5 Proven Strategies for Flourishing as a Highly Sensitive Person (Part 1 of 3)

A three-part series on how to thrive as a Highly Sensitive Person. This is Part 1.

Everyone has heard the phrase “emotional intelligence,” but what about sensitivity intelligence? At any given moment, 1 in 5 people in the room is experiencing the moment with greater emotional intensity than the other four, and this person is often labeled “too sensitive” or “dramatic.” But what if we could look at this emotional intensity as a gift, rather than a flaw? Well, we can! This emotional intensity is called The Highly Sensitive Personality Trait, and it affects up to 20% of the population.

HSPs process stimuli more deeply and are more aware of subtleties in both their external and internal environment than non-HSPs. They are often more reactive to both positive and negative stimuli, and more empathetic towards other people’s emotions and energies. This deep awareness is automatic and comes with their trait. However, many HSPs have come to view this awareness as a weakness rather than a strength because they view themselves as different from non-HSPs.

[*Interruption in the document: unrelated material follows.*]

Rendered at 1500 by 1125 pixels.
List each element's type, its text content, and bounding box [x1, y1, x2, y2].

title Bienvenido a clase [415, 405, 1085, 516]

Being labeled “too sensitive” can be detrimental to your mental health, causing you to want to change yourself and be like the majority. The truth is that a large chunk of HSPs have come to equate this as a fatal flaw in their inherent makeup. This is a sad conclusion because the trait has so many benefits and advantages, but because it’s often misunderstood, many of those advantages never get a chance to come to the surface.

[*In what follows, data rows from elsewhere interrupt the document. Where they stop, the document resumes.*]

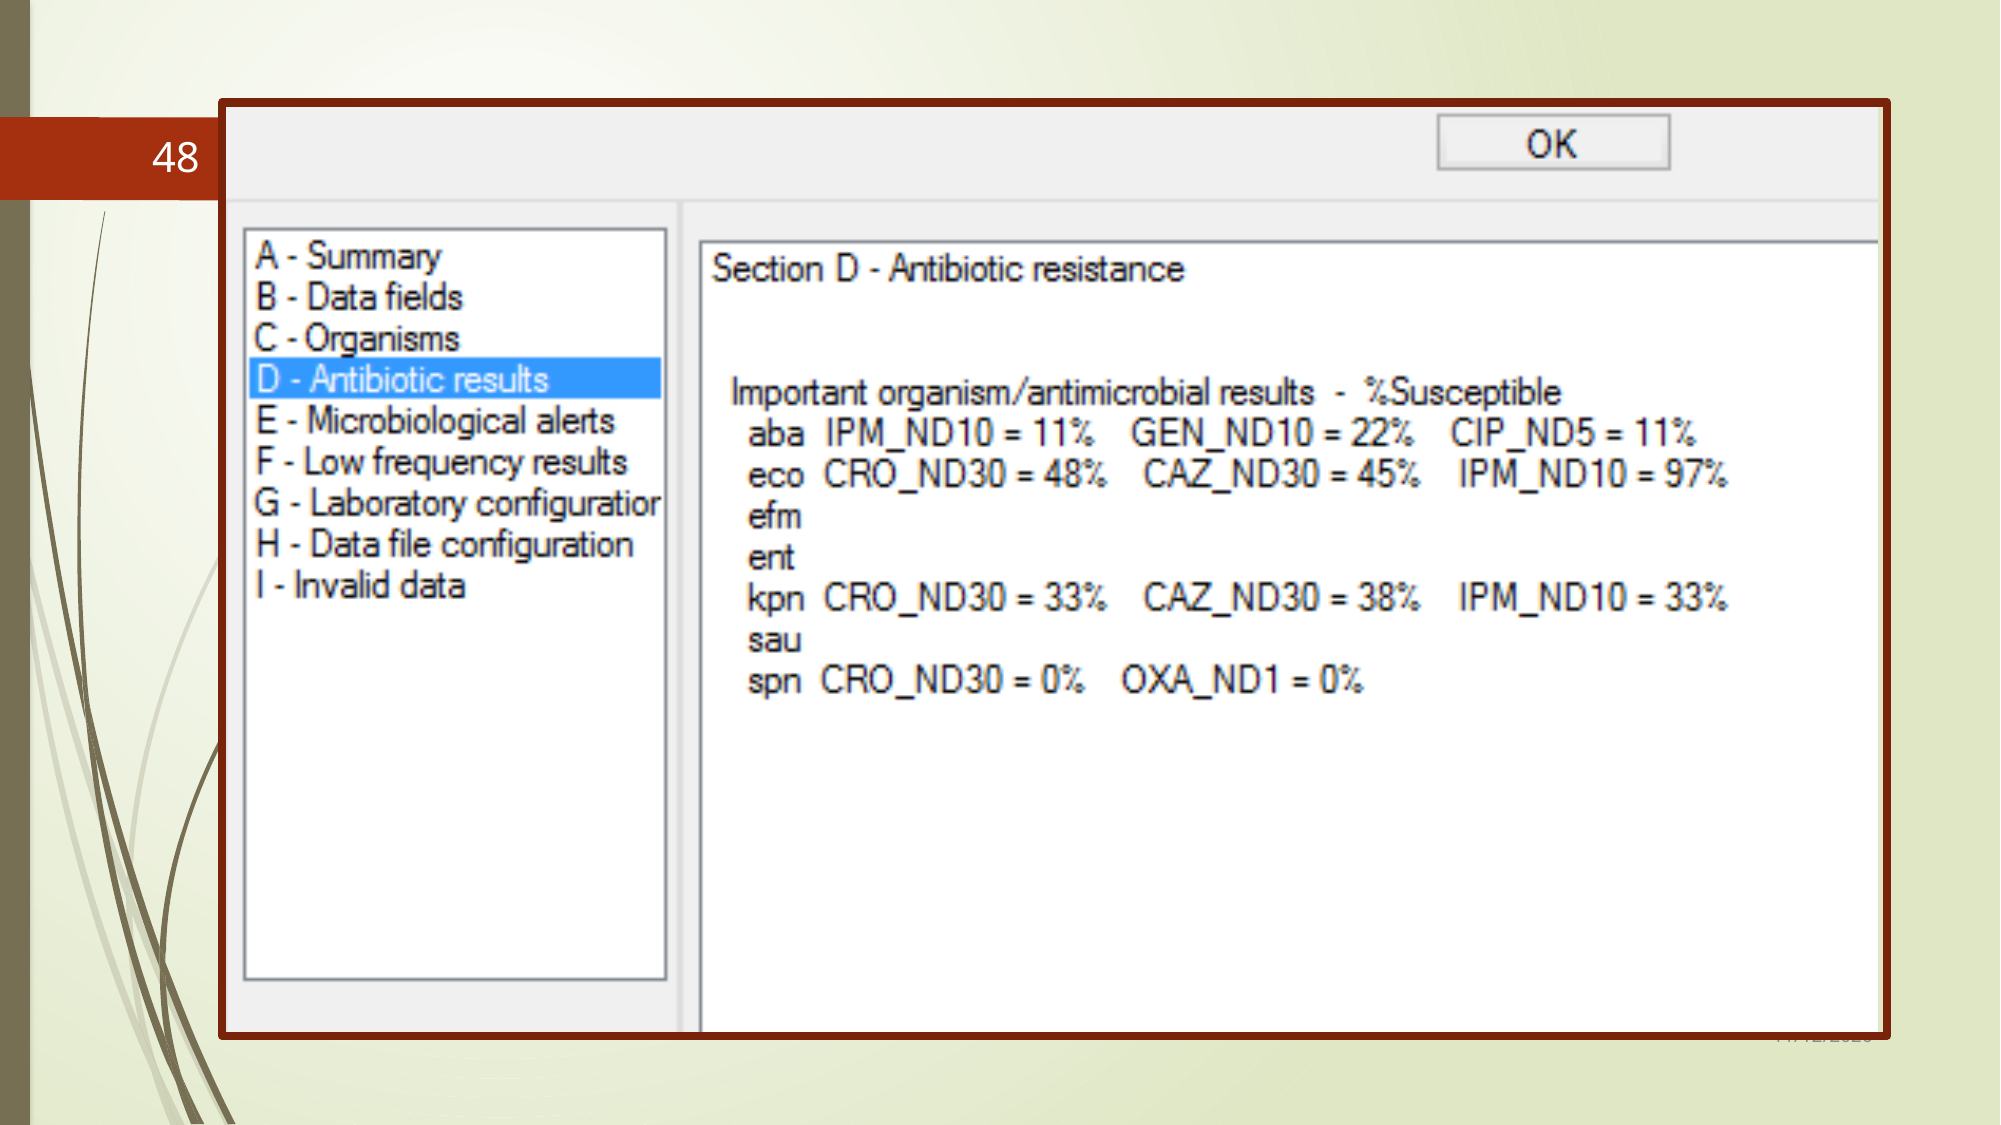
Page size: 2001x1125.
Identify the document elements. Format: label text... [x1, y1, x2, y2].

picture [221, 102, 1878, 1036]
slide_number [1699, 1005, 1888, 1067]
slide_number 48 [87, 129, 216, 190]
text_box [221, 101, 1888, 1005]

In this three-part series, we’re digging deeper into what it means to be an HSP, what misunderstandings of the trait we’re caught up in and how we can become more at peace with ourselves. This is Part 1.

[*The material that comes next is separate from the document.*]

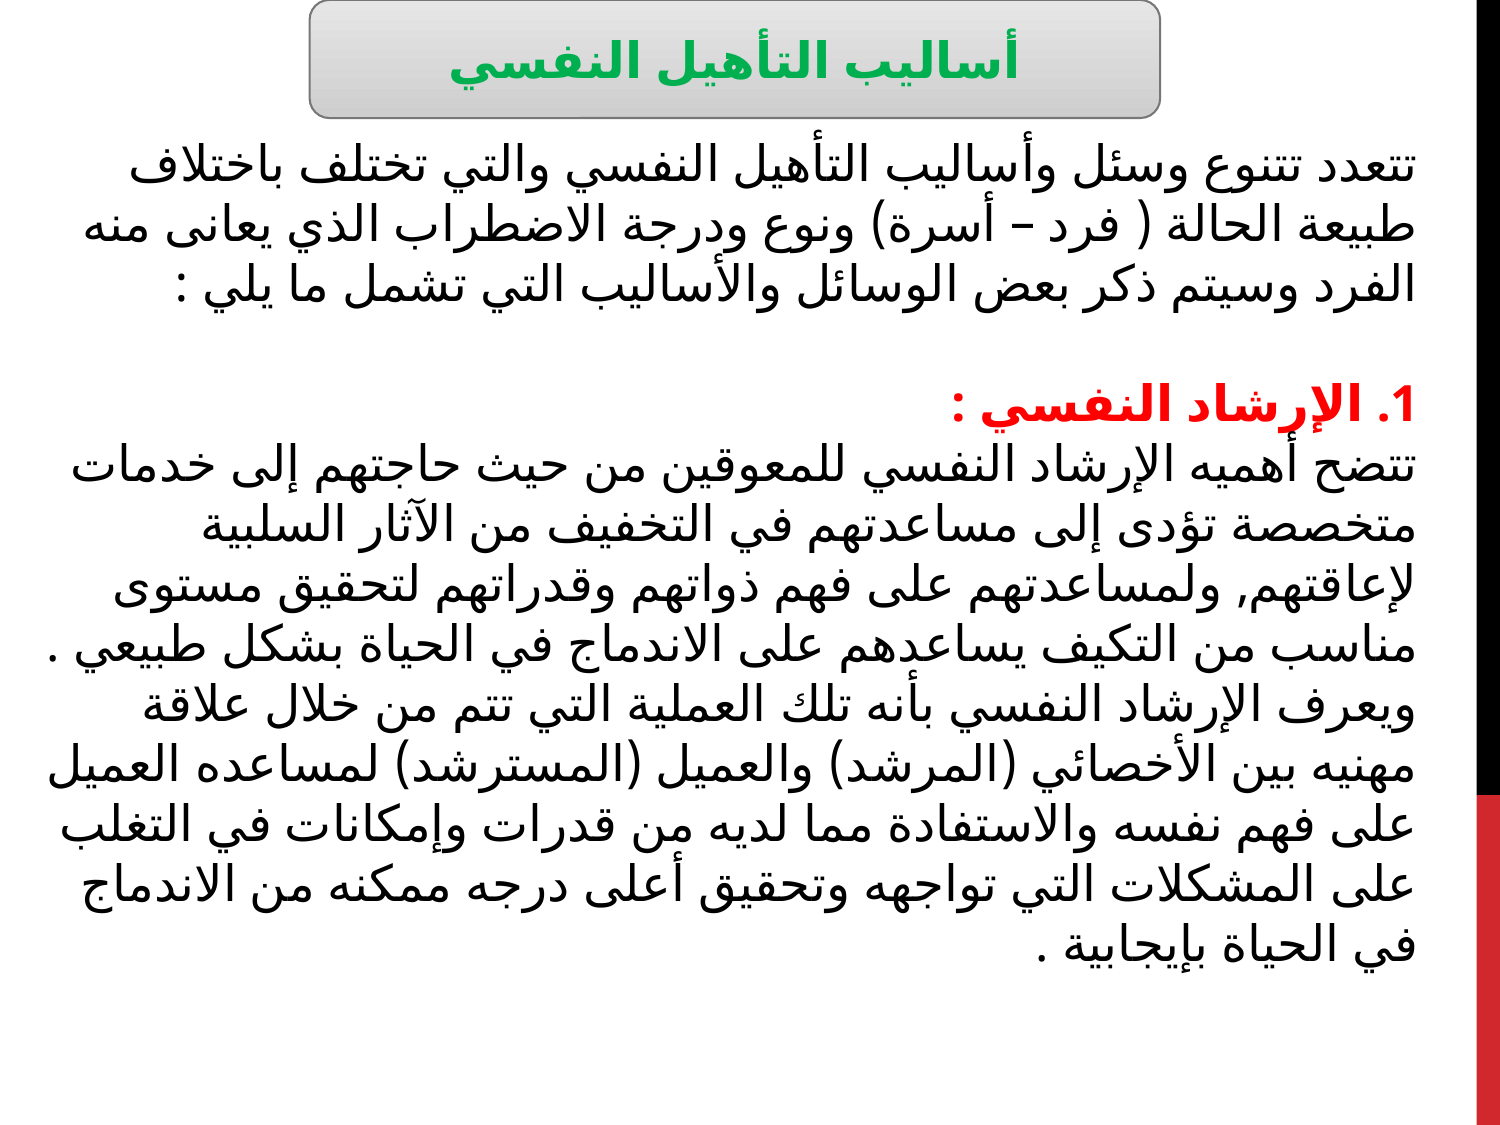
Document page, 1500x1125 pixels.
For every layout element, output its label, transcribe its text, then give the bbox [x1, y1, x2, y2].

Do you feel like you’re too sensitive? Have you ever felt like you pick up on subtleties that others don’t? Well, that’s because you are an HSP, and you have an innate ability to see more. Being an HSP means you have a high awareness of subtleties in your environment as well as your internal thoughts, feelings, bodily sensations, and memories. You can notice things that non-HSPs cannot because your brain is wired to pick up subtleties. Research has shown that the HSP brain is more reactive to subtle stimuli than non-HSPs, therefore making HSPs more aware and attentive to subtle stimuli.

You may think that being an HSP is a bad thing because you pick up on all the subtleties that people around you miss. But why not look at it the other way around? HSPs have the ability to pick up on subtleties that others miss. You have a unique gift that can lead to opportunities that others may miss.

The well-adjusted HSPs of the world tend to think so. They embrace their sensitivity and use it to intentionally live in ways that give their life more meaning. Whereas, non-adjusted HSPs can perceive their heightened awareness as a problem because they do not have an understanding that awareness is automatic and a part of their inherent trait. They may perceive the subtleties they pick up on as their own habit rather than their innate ability.

It’s important to realize that you don’t cause your own awareness. Your high awareness is automatic and comes with your trait. Therefore, trying to fight your sensitivity with a goal to get it to go away is not possible. The first misunderstanding is that you cause your awareness, but in reality, it’s your brain that makes you see those subtleties.

It’s time that HSPs stop taking this so personally, and try to drop the anger. Eight ways to start embracing your sensitivity include:

1. Accept that you are an HSP, and that makes you have a depth of awareness of subtleties that 80-85% of the people around you don’t have.

2. Accept that you don’t create your awareness. It is an inherent part of your trait.

3. Trust your awareness. You don’t need non-HSPs to give you permission to experience your awareness.

4. Don’t force your sensitivity on others and make it anyone else’s problem.

5. Try not to be so bitter at non-HSPs because they are the majority.

6. Realize that you are still a minority, and the temptation to think something is wrong with you can indeed be strong.

7. Recognize that a temperamental difference between people doesn’t make one side better than the other.

8. Realize that your awareness is a gift only when you start treating it as one. Don’t be ashamed of what makes you unique.

In conclusion, being a Highly Sensitive Person is a gift, not a curse. Embrace your sensitivity and use it to intentionally live in ways that give your life more meaning. HSPs should feel ecstatic about their trait, and not view their heightened awareness as a weakness. We are a minority in this world, but it doesn’t mean that anything is wrong with us. We should accept and trust our innate ability to see more, and treat it as a gift that sets us apart from others. So, let’s embrace the beauty of our sensitivity and thrive in our traits rather than trying to change.